* [TASK GOAL]
Please lay out the lines as a Markdown table with two columns, Row and Line. Begin at the first line, stop after the one that contains "collection date as typed: 10 Nov 1956", and leave out any blank lines.

* Start *

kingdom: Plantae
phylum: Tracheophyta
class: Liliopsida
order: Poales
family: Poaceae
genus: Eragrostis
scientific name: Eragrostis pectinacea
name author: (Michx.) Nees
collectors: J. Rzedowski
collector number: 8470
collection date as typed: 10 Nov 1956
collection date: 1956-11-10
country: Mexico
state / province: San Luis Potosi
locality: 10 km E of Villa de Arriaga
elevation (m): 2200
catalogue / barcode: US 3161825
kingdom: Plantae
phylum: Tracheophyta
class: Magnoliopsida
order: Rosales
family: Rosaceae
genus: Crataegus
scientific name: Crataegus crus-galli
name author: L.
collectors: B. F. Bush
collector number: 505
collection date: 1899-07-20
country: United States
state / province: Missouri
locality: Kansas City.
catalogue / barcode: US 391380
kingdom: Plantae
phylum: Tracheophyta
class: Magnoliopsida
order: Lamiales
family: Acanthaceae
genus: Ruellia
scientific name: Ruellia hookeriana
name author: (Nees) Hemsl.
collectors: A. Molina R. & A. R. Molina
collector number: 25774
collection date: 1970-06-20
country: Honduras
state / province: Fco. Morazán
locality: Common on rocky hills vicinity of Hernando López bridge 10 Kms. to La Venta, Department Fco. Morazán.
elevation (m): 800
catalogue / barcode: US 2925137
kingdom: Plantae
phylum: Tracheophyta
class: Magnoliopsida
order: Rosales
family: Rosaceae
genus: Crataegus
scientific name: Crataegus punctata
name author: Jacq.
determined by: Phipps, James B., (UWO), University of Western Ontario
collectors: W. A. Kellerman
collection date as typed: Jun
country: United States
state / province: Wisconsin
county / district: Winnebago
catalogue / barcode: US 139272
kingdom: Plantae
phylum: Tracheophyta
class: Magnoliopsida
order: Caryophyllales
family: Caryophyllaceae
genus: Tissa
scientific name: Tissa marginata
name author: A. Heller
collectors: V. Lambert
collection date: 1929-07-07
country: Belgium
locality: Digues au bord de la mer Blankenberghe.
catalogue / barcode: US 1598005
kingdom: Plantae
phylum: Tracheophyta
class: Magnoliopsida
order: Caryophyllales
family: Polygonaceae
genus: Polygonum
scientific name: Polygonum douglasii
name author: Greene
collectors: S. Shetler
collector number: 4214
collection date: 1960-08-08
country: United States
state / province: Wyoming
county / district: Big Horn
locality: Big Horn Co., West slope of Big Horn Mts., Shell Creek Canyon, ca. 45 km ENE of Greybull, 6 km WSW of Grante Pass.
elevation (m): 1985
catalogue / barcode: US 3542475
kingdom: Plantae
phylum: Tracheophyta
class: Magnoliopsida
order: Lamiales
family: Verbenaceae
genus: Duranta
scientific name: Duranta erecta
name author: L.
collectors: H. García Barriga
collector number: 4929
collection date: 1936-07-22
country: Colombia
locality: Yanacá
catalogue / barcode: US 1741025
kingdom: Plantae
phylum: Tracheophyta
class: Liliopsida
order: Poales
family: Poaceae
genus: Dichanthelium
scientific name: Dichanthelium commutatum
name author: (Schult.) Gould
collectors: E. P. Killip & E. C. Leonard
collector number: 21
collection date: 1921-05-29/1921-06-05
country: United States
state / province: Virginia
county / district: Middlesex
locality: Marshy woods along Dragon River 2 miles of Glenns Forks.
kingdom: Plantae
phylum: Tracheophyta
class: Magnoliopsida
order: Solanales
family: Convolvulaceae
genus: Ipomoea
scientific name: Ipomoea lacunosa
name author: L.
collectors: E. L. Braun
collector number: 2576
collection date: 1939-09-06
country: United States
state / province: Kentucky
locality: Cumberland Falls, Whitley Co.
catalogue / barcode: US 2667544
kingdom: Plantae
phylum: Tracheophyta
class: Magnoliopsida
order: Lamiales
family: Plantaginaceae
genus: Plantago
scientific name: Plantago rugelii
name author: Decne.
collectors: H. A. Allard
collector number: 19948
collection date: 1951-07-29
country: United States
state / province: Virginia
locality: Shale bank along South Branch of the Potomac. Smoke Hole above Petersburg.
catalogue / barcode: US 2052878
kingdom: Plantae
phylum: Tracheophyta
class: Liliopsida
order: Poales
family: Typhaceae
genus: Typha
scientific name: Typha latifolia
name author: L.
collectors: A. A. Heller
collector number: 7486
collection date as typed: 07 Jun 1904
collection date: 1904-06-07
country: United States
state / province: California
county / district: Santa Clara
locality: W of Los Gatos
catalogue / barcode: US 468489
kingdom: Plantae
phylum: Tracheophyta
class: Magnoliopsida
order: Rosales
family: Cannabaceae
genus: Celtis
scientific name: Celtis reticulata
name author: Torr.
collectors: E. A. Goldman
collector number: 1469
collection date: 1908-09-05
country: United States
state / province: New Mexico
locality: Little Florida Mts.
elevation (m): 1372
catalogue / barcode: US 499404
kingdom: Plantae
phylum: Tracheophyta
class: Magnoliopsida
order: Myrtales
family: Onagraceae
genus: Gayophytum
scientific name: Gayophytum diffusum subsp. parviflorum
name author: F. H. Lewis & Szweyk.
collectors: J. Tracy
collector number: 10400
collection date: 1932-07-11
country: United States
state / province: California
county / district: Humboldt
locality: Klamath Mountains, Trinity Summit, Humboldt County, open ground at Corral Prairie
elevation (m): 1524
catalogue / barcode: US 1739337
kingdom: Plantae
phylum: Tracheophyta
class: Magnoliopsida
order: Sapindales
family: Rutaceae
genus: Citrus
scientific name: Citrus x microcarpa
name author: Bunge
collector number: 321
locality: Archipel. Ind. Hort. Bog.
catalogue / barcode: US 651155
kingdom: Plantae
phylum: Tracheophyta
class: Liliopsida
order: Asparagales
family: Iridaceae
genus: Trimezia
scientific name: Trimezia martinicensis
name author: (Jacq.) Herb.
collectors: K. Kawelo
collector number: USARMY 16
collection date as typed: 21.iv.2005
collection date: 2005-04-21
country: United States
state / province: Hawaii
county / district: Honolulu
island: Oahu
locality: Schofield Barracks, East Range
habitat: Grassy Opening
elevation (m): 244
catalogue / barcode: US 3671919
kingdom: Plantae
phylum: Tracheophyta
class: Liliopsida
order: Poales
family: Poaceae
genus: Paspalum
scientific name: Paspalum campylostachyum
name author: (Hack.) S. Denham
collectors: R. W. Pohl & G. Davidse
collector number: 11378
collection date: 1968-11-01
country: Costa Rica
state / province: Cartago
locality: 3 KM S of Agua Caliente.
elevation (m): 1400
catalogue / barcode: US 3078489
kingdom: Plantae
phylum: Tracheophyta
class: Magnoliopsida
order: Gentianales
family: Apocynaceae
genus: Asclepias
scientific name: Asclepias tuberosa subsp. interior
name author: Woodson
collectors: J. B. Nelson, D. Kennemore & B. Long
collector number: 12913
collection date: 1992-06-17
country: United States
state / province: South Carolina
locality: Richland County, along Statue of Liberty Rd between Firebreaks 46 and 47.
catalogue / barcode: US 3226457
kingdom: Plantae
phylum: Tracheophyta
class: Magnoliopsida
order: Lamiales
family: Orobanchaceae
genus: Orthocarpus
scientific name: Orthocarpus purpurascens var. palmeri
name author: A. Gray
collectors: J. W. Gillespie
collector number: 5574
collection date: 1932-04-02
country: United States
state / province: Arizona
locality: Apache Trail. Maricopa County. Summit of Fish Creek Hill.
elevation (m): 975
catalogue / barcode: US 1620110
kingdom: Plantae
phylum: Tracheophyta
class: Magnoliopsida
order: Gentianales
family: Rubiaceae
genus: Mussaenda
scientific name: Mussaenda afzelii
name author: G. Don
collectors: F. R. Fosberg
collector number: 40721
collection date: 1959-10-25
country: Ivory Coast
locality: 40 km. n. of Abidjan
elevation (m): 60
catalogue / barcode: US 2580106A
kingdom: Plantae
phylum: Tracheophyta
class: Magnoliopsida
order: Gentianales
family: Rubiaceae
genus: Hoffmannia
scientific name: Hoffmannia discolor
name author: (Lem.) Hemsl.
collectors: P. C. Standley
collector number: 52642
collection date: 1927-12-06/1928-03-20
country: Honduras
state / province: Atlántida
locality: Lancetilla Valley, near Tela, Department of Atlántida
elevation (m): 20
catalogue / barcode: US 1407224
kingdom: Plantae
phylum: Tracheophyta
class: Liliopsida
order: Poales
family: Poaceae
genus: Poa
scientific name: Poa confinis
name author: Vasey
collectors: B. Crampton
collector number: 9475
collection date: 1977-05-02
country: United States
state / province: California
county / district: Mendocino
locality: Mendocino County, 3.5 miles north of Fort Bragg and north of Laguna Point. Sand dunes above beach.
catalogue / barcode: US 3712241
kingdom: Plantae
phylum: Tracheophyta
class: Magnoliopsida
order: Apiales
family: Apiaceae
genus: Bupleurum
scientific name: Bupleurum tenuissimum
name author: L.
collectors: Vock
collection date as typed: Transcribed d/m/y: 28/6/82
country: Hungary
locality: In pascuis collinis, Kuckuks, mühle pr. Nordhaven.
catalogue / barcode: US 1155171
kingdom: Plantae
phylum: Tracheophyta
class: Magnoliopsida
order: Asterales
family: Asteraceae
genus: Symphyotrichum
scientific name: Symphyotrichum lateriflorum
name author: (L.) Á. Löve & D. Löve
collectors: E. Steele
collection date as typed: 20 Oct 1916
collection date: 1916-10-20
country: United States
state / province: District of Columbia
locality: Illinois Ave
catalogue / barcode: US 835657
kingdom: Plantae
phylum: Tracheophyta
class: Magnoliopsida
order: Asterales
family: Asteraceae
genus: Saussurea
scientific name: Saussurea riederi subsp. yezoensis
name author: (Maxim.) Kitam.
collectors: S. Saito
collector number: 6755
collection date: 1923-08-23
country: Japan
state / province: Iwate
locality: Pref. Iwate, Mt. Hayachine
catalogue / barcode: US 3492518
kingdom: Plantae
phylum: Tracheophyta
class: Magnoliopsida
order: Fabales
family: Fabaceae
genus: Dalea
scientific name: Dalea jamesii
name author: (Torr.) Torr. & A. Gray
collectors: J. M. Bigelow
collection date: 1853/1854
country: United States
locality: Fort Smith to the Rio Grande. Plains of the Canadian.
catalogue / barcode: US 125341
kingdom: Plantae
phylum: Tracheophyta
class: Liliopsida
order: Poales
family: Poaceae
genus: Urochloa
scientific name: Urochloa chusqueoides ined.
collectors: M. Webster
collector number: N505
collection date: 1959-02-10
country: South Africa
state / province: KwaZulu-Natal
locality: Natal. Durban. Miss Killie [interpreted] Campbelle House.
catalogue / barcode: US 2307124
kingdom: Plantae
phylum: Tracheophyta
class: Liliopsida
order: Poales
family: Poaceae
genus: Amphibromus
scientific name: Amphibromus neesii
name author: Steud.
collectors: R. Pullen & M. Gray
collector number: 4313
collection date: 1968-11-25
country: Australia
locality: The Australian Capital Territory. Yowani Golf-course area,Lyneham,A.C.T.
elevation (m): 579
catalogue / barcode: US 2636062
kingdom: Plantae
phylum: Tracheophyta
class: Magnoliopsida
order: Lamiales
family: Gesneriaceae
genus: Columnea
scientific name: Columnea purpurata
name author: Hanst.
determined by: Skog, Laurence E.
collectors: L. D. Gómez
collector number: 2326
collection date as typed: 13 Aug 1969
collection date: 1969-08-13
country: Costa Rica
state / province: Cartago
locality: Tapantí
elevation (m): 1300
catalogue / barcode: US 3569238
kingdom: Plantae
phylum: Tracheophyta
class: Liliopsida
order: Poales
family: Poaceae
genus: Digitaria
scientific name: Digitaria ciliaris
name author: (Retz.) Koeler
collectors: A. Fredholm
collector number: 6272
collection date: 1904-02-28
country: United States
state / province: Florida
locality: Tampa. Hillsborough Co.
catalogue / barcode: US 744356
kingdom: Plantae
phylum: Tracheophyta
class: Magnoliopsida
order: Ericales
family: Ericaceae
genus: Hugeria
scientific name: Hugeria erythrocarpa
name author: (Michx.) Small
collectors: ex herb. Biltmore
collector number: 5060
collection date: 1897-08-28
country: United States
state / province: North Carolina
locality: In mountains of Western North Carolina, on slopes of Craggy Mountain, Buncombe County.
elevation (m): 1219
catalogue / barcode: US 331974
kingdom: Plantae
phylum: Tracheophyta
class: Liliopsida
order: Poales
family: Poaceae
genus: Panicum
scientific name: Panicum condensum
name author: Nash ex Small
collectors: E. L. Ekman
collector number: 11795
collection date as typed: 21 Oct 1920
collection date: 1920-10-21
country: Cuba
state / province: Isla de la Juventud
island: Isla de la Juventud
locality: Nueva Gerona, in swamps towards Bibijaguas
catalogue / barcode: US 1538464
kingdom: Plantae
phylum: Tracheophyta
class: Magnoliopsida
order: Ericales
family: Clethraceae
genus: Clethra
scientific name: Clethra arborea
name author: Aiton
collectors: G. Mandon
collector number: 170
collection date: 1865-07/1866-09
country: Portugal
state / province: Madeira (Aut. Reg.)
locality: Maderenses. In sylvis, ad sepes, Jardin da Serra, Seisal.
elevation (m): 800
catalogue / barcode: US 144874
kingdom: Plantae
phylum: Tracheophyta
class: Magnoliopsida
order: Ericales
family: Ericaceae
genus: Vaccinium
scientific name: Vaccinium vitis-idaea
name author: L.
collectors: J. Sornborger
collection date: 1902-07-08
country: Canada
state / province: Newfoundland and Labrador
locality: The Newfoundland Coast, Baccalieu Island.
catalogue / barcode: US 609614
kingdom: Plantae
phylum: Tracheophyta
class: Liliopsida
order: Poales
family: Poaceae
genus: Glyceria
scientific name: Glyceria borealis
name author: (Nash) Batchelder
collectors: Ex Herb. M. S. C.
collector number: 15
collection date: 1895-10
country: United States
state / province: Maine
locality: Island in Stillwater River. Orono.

* End *

* [RESPONSE]
| Row | Line |
|---|---|
| 1 | kingdom: Plantae |
| 2 | phylum: Tracheophyta |
| 3 | class: Liliopsida |
| 4 | order: Poales |
| 5 | family: Poaceae |
| 6 | genus: Eragrostis |
| 7 | scientific name: Eragrostis pectinacea |
| 8 | name author: (Michx.) Nees |
| 9 | collectors: J. Rzedowski |
| 10 | collector number: 8470 |
| 11 | collection date as typed: 10 Nov 1956 |